Spreuken 8:13 (7) - Niets is moeilijker dan nederigheid

Els ter Welle • 90 - 2014 • Uitgave: 2
‘De vreze des Heren is het kwade te haten; hoogmoed en trots haat Ik.’ (Spreuken 8:13)

Ik wil proberen in dit laatste stukje over deze tekst niet alleen de oppervlakte te raken, maar ook de lagen eronder. Soms moeten we wat dieper graven om hoogmoed en trots tegen te komen bij onszelf. Niets is moeilijker dan nederigheid. We bezitten deze eigenschap niet van nature. Ze vormt echter de bodem waar alle goede en mooie eigenschappen op groeien. Zonder nederigheid zijn onze goede daden besmeurd.

Het is menselijk om bewonderd te willen worden, maar er is niets grilliger dan roem. Bovendien: als u ernaar hunkert om eer te ontvangen, staat dit verlangen u huizenhoog in de weg om God te dienen. U mist het grote doel in uw leven: Hem verheerlijken.
Iemand die nederig is, laat wat hij doet eerder kleiner lijken dan groter. De Here Jezus zegt: ‘Leert van Mij want ik ben nederig en zachtmoedig van hart.’ Toen Hij het dochtertje van Jaïrus opwekte, zei Hij: ‘Zij is niet dood, zij slaapt.’ Tegen de melaatse die Hij genas zei Hij: ‘Vertel het niemand’ (Lucas 8:52 en 5:12,13).
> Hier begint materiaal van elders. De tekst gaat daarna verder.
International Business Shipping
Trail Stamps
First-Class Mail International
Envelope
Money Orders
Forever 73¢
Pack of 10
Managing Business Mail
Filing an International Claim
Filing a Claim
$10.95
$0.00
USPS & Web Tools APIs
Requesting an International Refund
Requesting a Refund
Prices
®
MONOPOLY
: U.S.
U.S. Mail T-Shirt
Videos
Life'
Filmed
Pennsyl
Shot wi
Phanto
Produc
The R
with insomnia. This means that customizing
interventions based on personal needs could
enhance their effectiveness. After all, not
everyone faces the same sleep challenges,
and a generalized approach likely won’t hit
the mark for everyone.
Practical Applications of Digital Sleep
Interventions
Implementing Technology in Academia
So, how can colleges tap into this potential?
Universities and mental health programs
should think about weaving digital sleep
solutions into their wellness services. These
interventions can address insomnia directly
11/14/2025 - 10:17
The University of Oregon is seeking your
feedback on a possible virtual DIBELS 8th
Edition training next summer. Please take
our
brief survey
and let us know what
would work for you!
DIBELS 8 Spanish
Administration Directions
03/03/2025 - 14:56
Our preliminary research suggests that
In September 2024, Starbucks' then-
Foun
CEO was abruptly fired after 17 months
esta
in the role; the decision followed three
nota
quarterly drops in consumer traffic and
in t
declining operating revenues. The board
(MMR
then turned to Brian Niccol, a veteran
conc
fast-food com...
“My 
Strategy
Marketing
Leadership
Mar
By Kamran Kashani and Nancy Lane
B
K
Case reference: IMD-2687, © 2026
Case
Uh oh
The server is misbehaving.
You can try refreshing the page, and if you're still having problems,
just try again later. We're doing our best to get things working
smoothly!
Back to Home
Hij wilde geen opzien baren. Hoe is dat met ons? Weet uw linkerhand wat uw rechterhand goed heeft gedaan?
De twee zusjes van nederigheid zijn zachtmoedigheid en lankmoedigheid. Dit trio vormt een immens grote kracht!!
Door deze drie kunnen conflicten opgelost worden. De minste te willen zijn is dé sleutel tot verzoening. ‘Door lankmoedigheid wordt de machtige vermurwd’ (Spreuken 25:15). Niet door assertiviteit, maar door geduld, vriendelijkheid en respect kan een hard hart zacht worden gemaakt.
Nederigheid is de kracht waarmee we degene die een fout tegen ons heeft begaan met alle vriendelijkheid tegemoet kunnen treden. Ze stelt ons in staat de ander hoger te achten dan onszelf. Omdat we onszelf als de minste beschouwen, wanhopen we nooit aan anderen en minachten we niemand. We doen niet mee aan roddel. We zijn niet lichtgeraakt omdat we open staan voor correctie en onszelf afvragen of de kritiek die geuit werd tot opbouw van ons zou kunnen zijn. Petrus zegt dan ook: ‘Omgordt u jegens elkaar met nederigheid’ (1 Petrus 5:5).

Ik heb hiermee u en mijzelf een spiegel voorgehouden en ik ga niet vrijuit. Ik ga ermee aan de slag en bid ervoor, want nederig worden kunnen we alleen door Christus die in ons woont.